"O Reino dos Céus é semelhante a um tesouro escondido num campo
que, quando um homem o acha, esconde-o e, cheio de alegria pelo achado, vai e
vende tudo o que tem e compra aquele campo."
Os detalhes secundários
são omitidos pelo Evangelista. Terão, ou não, sido tratados pelo Divino Mestre?
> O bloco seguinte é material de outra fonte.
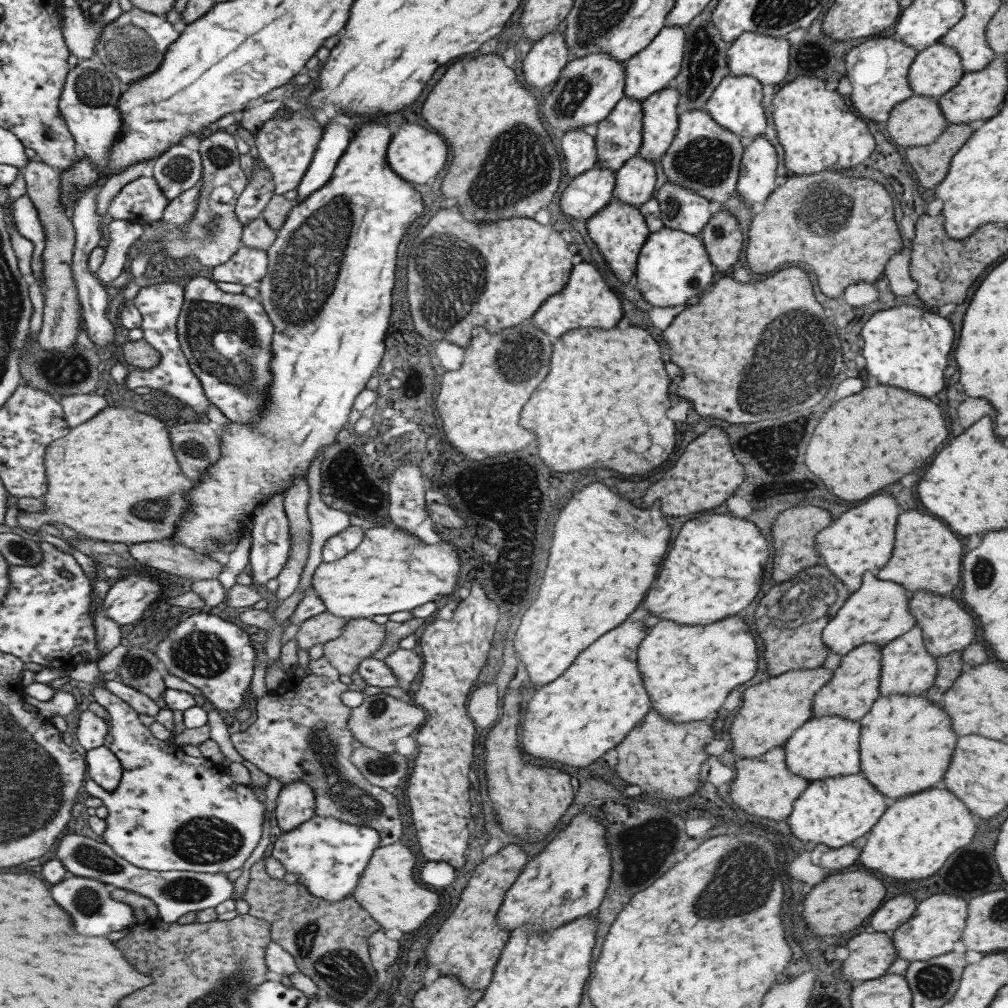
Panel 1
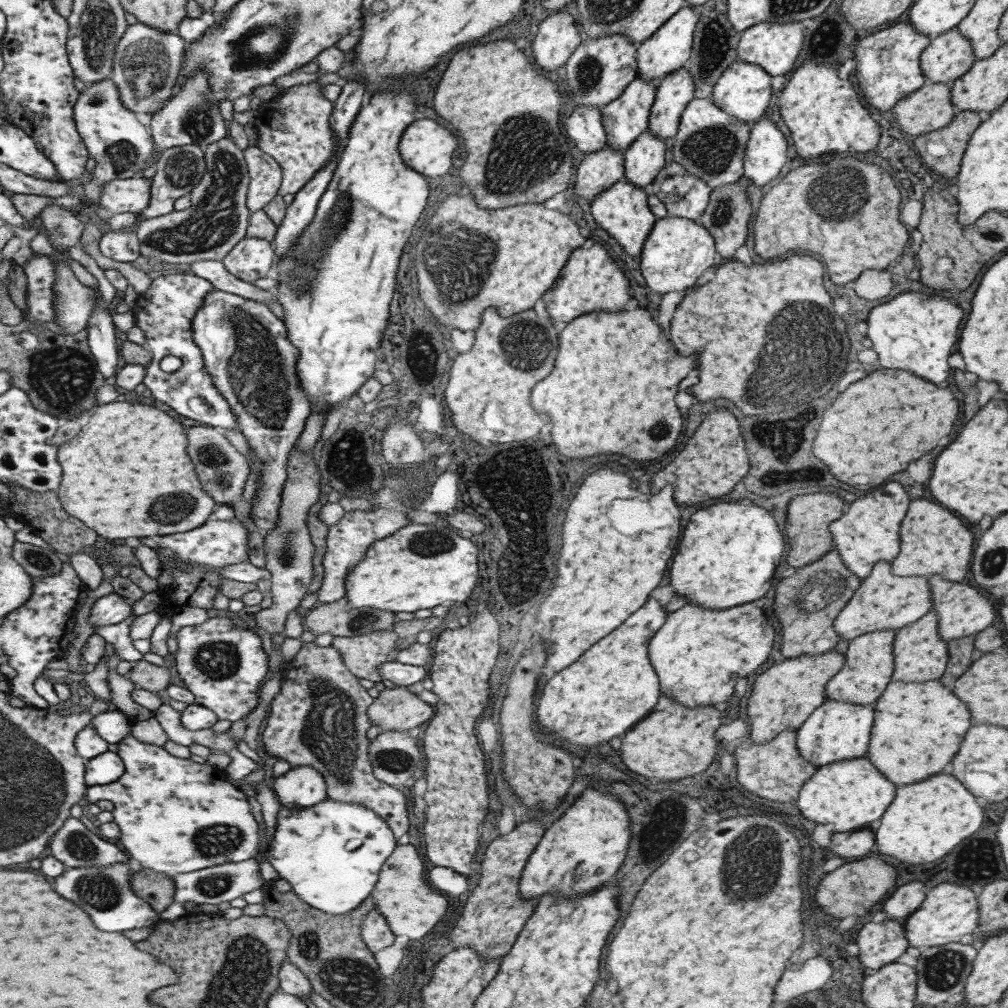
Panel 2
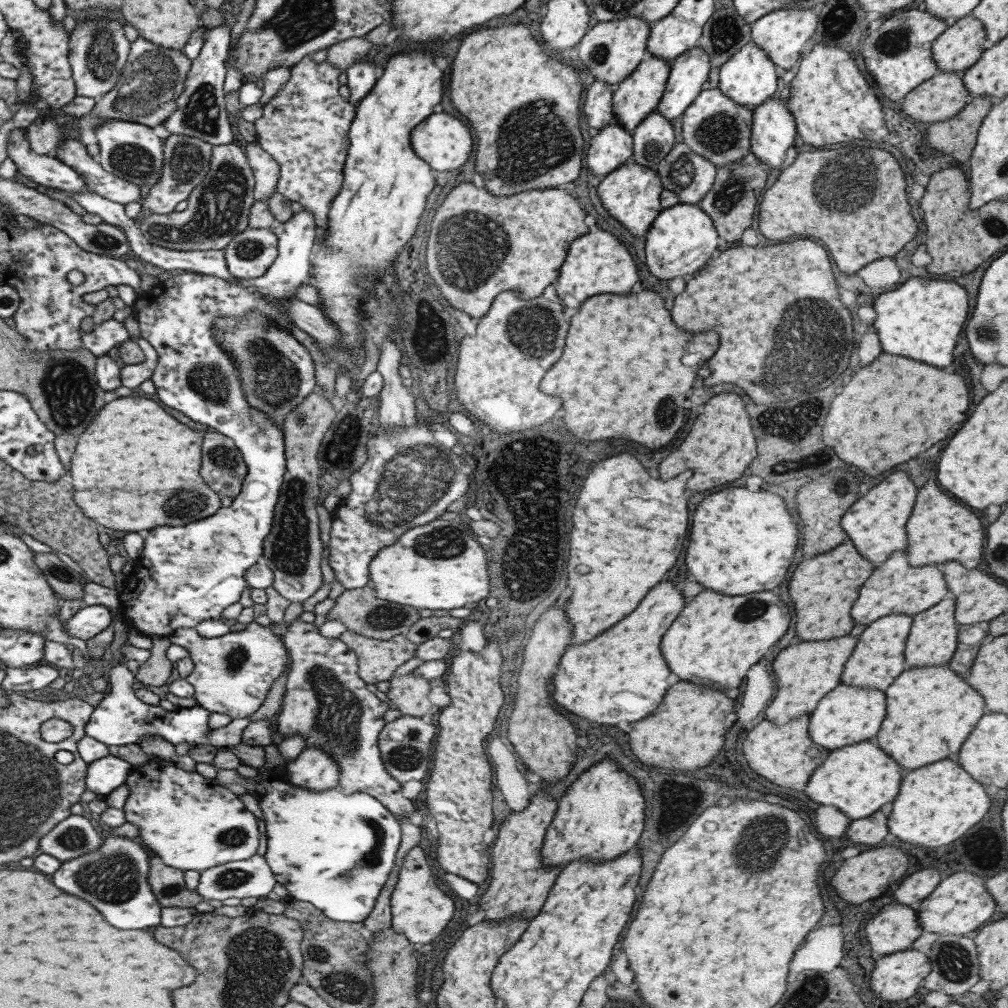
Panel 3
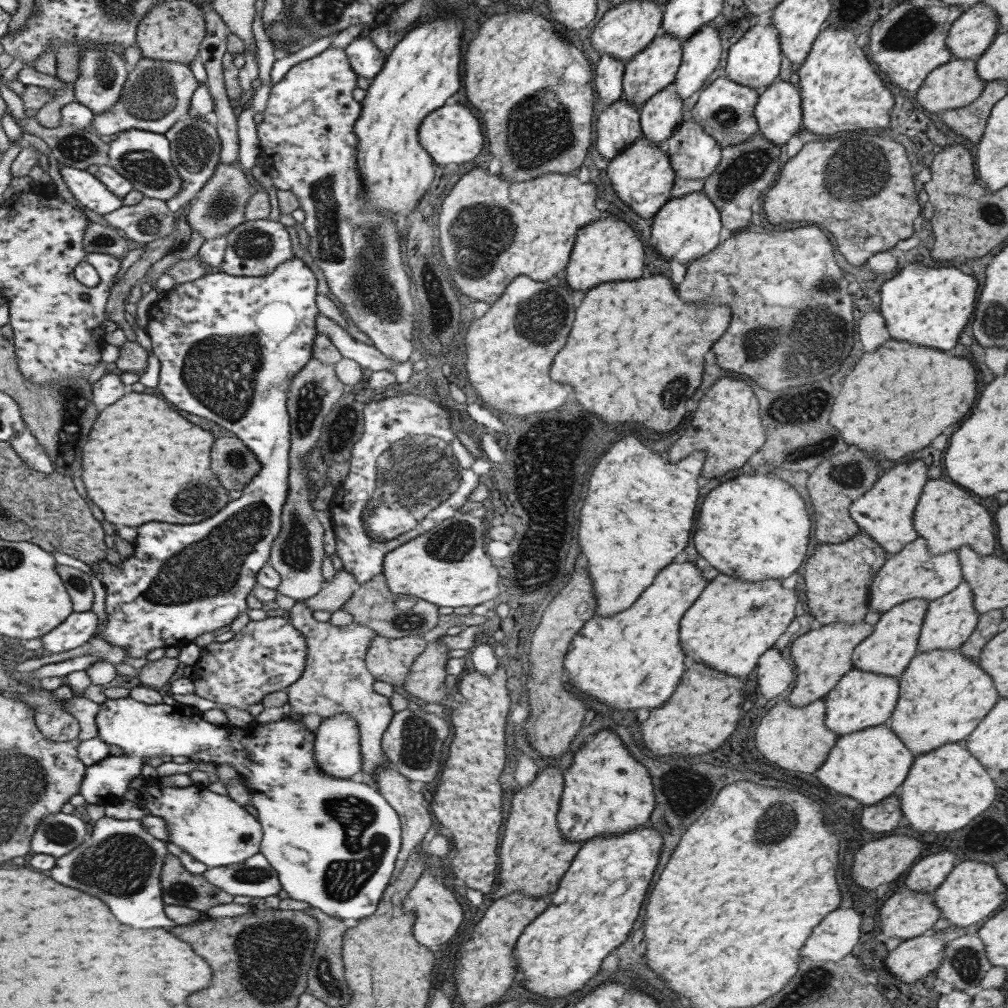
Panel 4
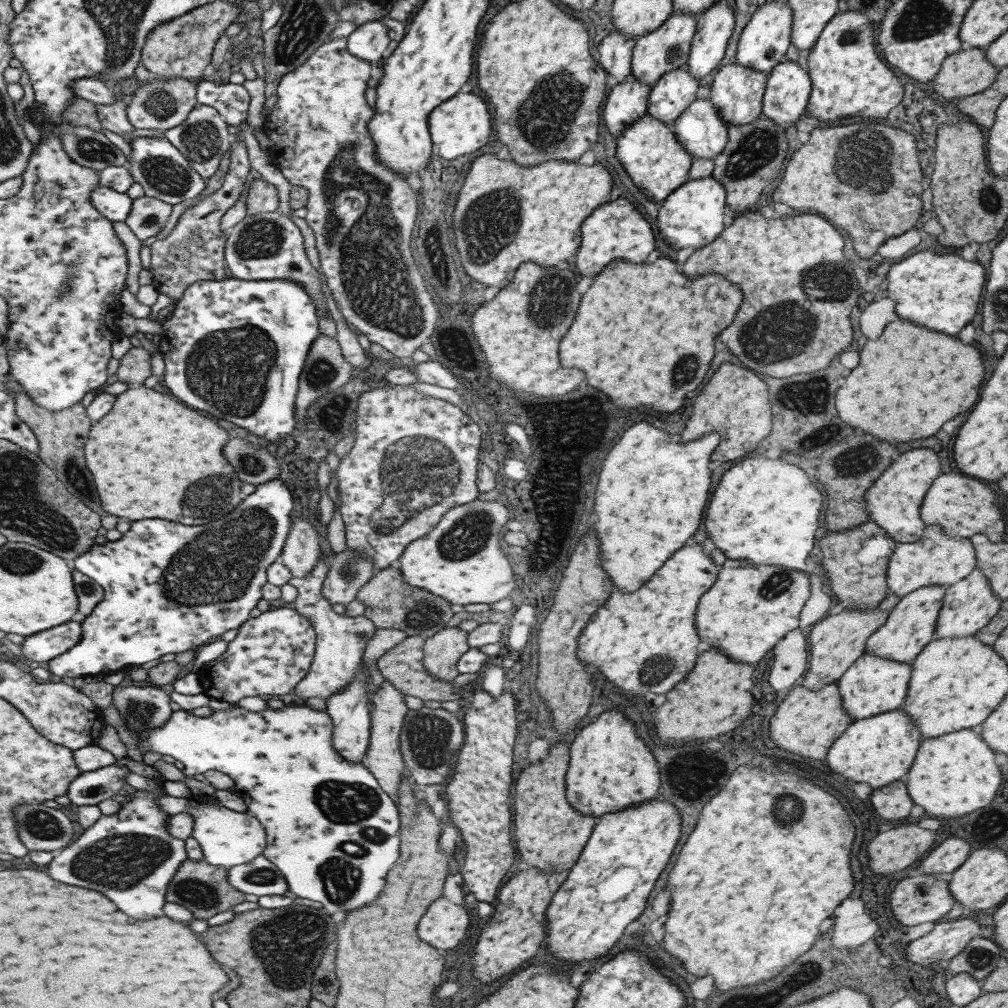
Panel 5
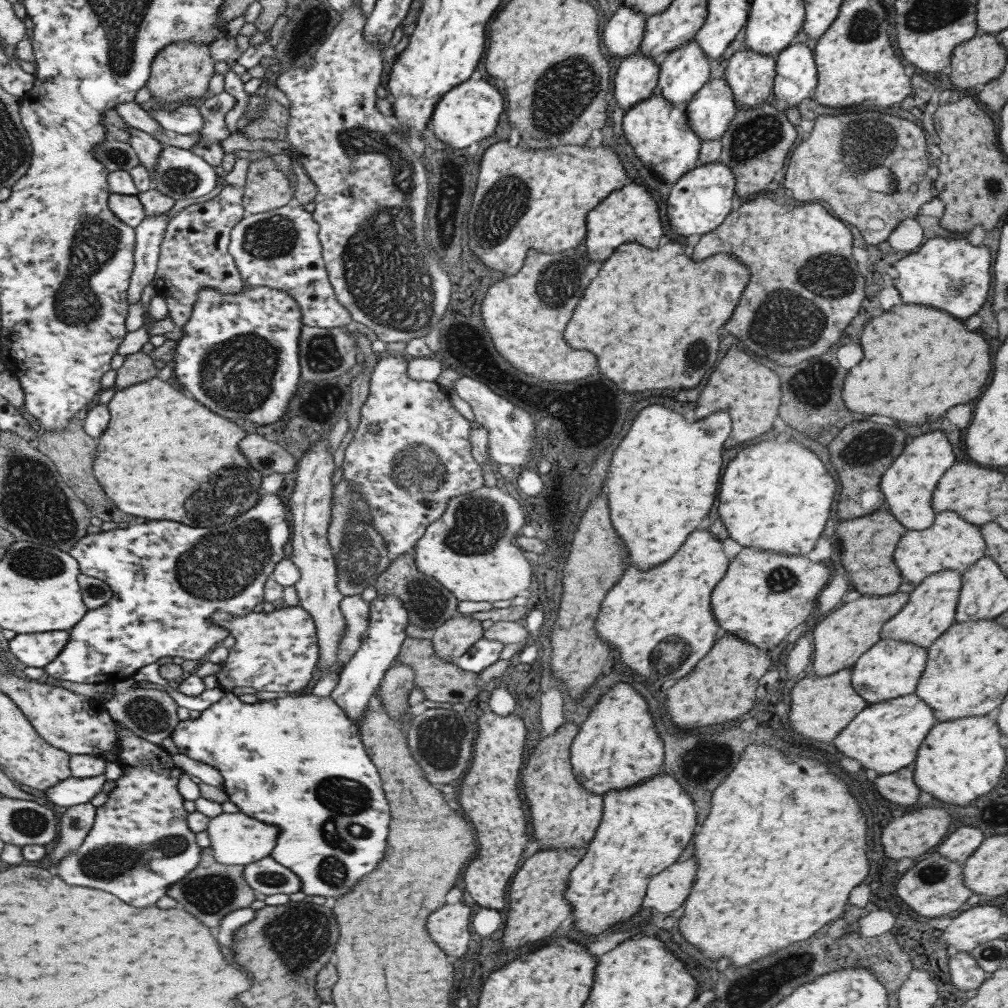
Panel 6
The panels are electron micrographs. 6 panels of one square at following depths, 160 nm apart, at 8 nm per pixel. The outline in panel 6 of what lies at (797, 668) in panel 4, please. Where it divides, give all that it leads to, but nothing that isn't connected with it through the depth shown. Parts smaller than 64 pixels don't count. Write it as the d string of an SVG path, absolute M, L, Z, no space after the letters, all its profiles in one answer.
M893 592L887 596L861 595L832 610L813 628L812 672L815 676L829 676L842 668L850 668L872 644L880 639L883 624L901 610L909 593Z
Não temos como o saber. Porém, pode-se imaginar o quanto a exposição de Jesus
deve ter sido atraentíssima, pelo fato dEle discorrer sobre os temas através de
Sua humanidade e, pari passu, ir iluminando, bem dispondo e auxiliando, pela
graça e por Seu poder divino, o fundo da alma de cada um ali presente.
Mateus tem um objetivo
concreto em mente. Por isso sintetiza a parábola nos seus elementos essenciais,
deixando de lado, por exemplo, a indicação de como foi descoberto o tal
tesouro. Conhecemos nós episódios havidos na História, a propósito de
descobertas deslumbrantes nessa linha.
Por isso, fica ao
encargo de nossa imaginação ambientá-la, completando os pormenores. O homem
esconde novamente o tesouro. De uma perspectiva moral, procede bem, não se
apropriando das riquezas encontradas. E, ao mesmo tempo, mostra-se prudente não
deixando à vista aquelas preciosidades, para evitar as tentações que alguém pudesse
ter ao deparar-se com elas.
"Não é necessário
adequar este dado [o fato de esconder o tesouro] ao significado da parábola,
porque, segundo minha teoria, não é parte dela, senão ornato".7
Maldonado discorre sobre
este ponto em particular com muito e sábio critério, glosando considerações
feitas por São Jerônimo e São Beda.
Parece-nos curioso que
os autores concentrem seus comentários sobre o homem que encontra o tesouro,
mas sejam displicentes em considerar o terreno onde estava ele escondido.
Seja-nos permitido fazer
uma aplicação a esse propósito.
Olhando para os
primeiros tempos da Igreja, vemos quanto custou aos judeus e pagãos convertidos
"comprar o terreno" no qual se escondia o tesouro da Salvação. A
renúncia exigida era total: família, bens, reputação e até a própria vida. Quão
bem procederam, entretanto, os que então abraçaram a Fé Católica! A humanidade
atual, qual dos dois papéis representa: o do homem que deseja comprar, ou o do
que quer vender? Infelizmente, a quase totalidade dos fatos nos inclina à
segunda hipótese. Muitos de nós, hoje em dia, caímos na insensatez de não mais
nos importarmos com esse tesouro de nossa Fé, que tanto custou aos nossos
antepassados, e pelo qual o Salvador derramou todo o Seu Preciosíssimo Sangue
no Calvário. Por quão miserável preço vendemos, alguns de nós, esse tão elevado
tesouro, tal como fez Esaú com sua primogenitura, ao trocá-la por um mísero
prato de lentilhas! Hoje, mais do que nunca, multiplicam- se as
"lentilhas" da sensualidade, da corrupção, do prazer ilícito, da
ambição, etc.
Aqui também poderia
estar incluída a figura do religioso que se deixa arrastar pelos afazeres concretos
e vai se olvidando do "tesouro" pelo qual tudo abandonou em seu
primitivo fervor.
Essa plenitude de
alegria do homem da parábola deve nos acompanhar a vida inteira, sem
interrupção, por ser um dos efeitos da verdadeira Fé. A virtude é um dom gratuito;
não se compra. Entretanto, sua posse contínua e crescente custa esforços de
ascese, piedade e fervor. É preciso "vendermos" todas as nossas
paixões, caprichos, manias, vícios, sentimentalismos, etc., em síntese, toda a
nossa maldade. É o melhor "negócio" que se possa fazer nesta Terra.